2015 GSA Annual Meeting in Baltimore, Maryland, USA (1-4 November 2015)

Paper No. 46-34
Presentation Time: 9:00 AM-5:30 PM

MAGNETIC FABRICS IN AN EOCENE ANDESITIC DIKE, UPPER PLATE, HEART MOUNTAIN SLIDE, WY


GASCHOT, Bertrand, Northern Illinois University, Dekalb, IL 60115, CRADDOCK, John P., Geology Department, Macalester College, 1600 Grand Avenue, St. Paul, MN 55105 and MALONE, David H., Illinois State University, Normal, IL 61761, Bgaschot@gmail.com

The Eocene Heart Mountain landslide was preceded by emplacement of widespread mafic dikes and the magnetic characteristics of these dikes can be used as a tectonic tracer for upper plate block movements.

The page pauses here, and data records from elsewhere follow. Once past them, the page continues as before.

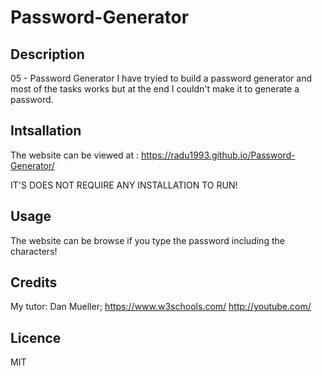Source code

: # Password-Generator
## Description 
05 - Password Generator
I have tryied to build a password generator and most of the tasks works 
but at the end I couldn't make it to generate a password.

## Intsallation
The website can be viewed at :
 https://radu1993.github.io/Password-Generator/
 
 IT'S  DOES NOT REQUIRE ANY INSTALLATION TO RUN!

 ## Usage 
 The website can be browse  if you type the password including the characters!
 
 ## Credits 
  My tutor: Dan Mueller; 
  https://www.w3schools.com/
  http://youtube.com/

## Licence
 MIT
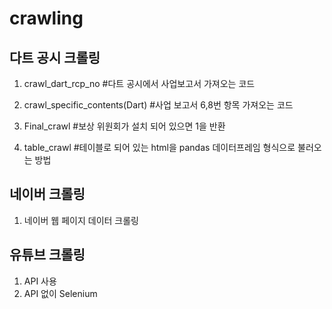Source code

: # crawling

## 다트 공시 크롤링

1. crawl_dart_rcp_no 
#다트 공시에서 사업보고서 가져오는 코드

2. crawl_specific_contents(Dart)
#사업 보고서 6,8번 항목 가져오는 코드

3. Final_crawl
#보상 위원회가 설치 되어 있으면 1을 반환 

4. table_crawl
#테이블로 되어 있는 html을 pandas 데이터프레임 형식으로 불러오는 방법

## 네이버 크롤링

1. 네이버 웹 페이지 데이터 크롤링

## 유튜브 크롤링

1. API 사용
2. API 없이 Selenium
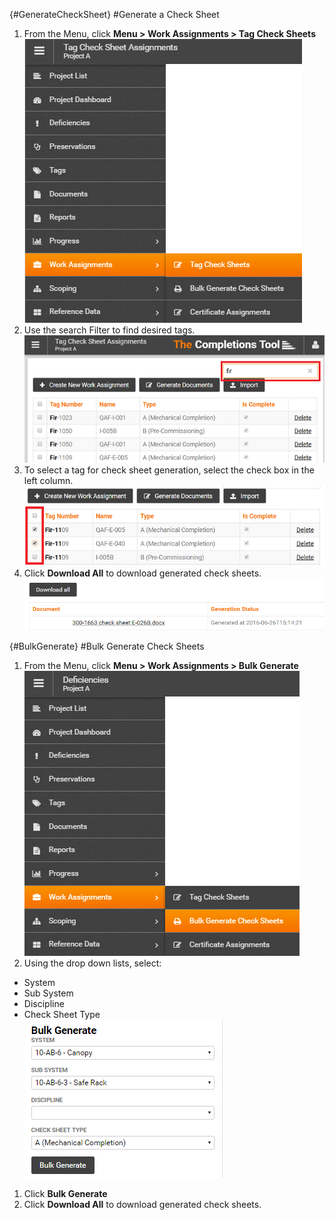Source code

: {#GenerateCheckSheet}
#Generate a Check Sheet 
1. From the Menu, click **Menu > Work Assignments > Tag Check Sheets**  
![Menu > Work Assignments > Tag Check Sheets](images\Mtagchecksheetassignments.PNG)   
1. Use the search Filter to find desired tags.  
![Filter Tag Check Sheet Assignments](images\tagcsassignmentsfilter.png)  
1. To select a tag for check sheet generation, select the check box in the left column.  
![Select Tag Check Sheet Assignments](images\tagcsassignmentsselect.png)  
1. Click **Download All** to download generated check sheets.  
![Download Generated Check Sheets](images\downloadgeneratedcs.png)  

{#BulkGenerate}
#Bulk Generate Check Sheets
1. From the Menu, click **Menu > Work Assignments > Bulk Generate**  
![Menu > Work Assignments > Bulk Generate](images\MBulkGenerateCS.PNG)   
2. Using the drop down lists, select:
  - System
  - Sub System
  - Discipline
  - Check Sheet Type  
    ![Bulk Generate Options](images\BulkGenerateOptions.png)
1. Click **Bulk Generate**
1. Click **Download All** to download generated check sheets.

Previous work on mafic dikes that pervade the upper plate of the Heart Mountain Madison Group limestones at Cathedral Cliffs, WY preserve a vertical Kmax orientation (n=32) indicating vertical dike intrusion and that dike intrusion did not trigger horizontal upper plate motion. We have sampled a rootless andesitic dike (N90°E, 90°) that intruded into horizontal Madison Group limestone then translated southeastward to the allochthonous Paleozoic rocks of the Madison Formation overlying the ramp at Rattlesnake Mountain. AMS patterns (n=22) record Kmax perpendicular to Kmin and both with a horizontal orientation at an acute angle to the dike. AF demagnetization (n=10) was clean with linear paleo-vector plots (mean paleopole: 355°, 10°) that require a 35° rotation about a horizontal east-west axis to align with the Eocene paleopole for this latitude. These results indicate that the dike was emplaced at a shallow angle, rather than vertically, and that some upper plate Heart Mountain blocks translated with vertical motion about a horizontal axis.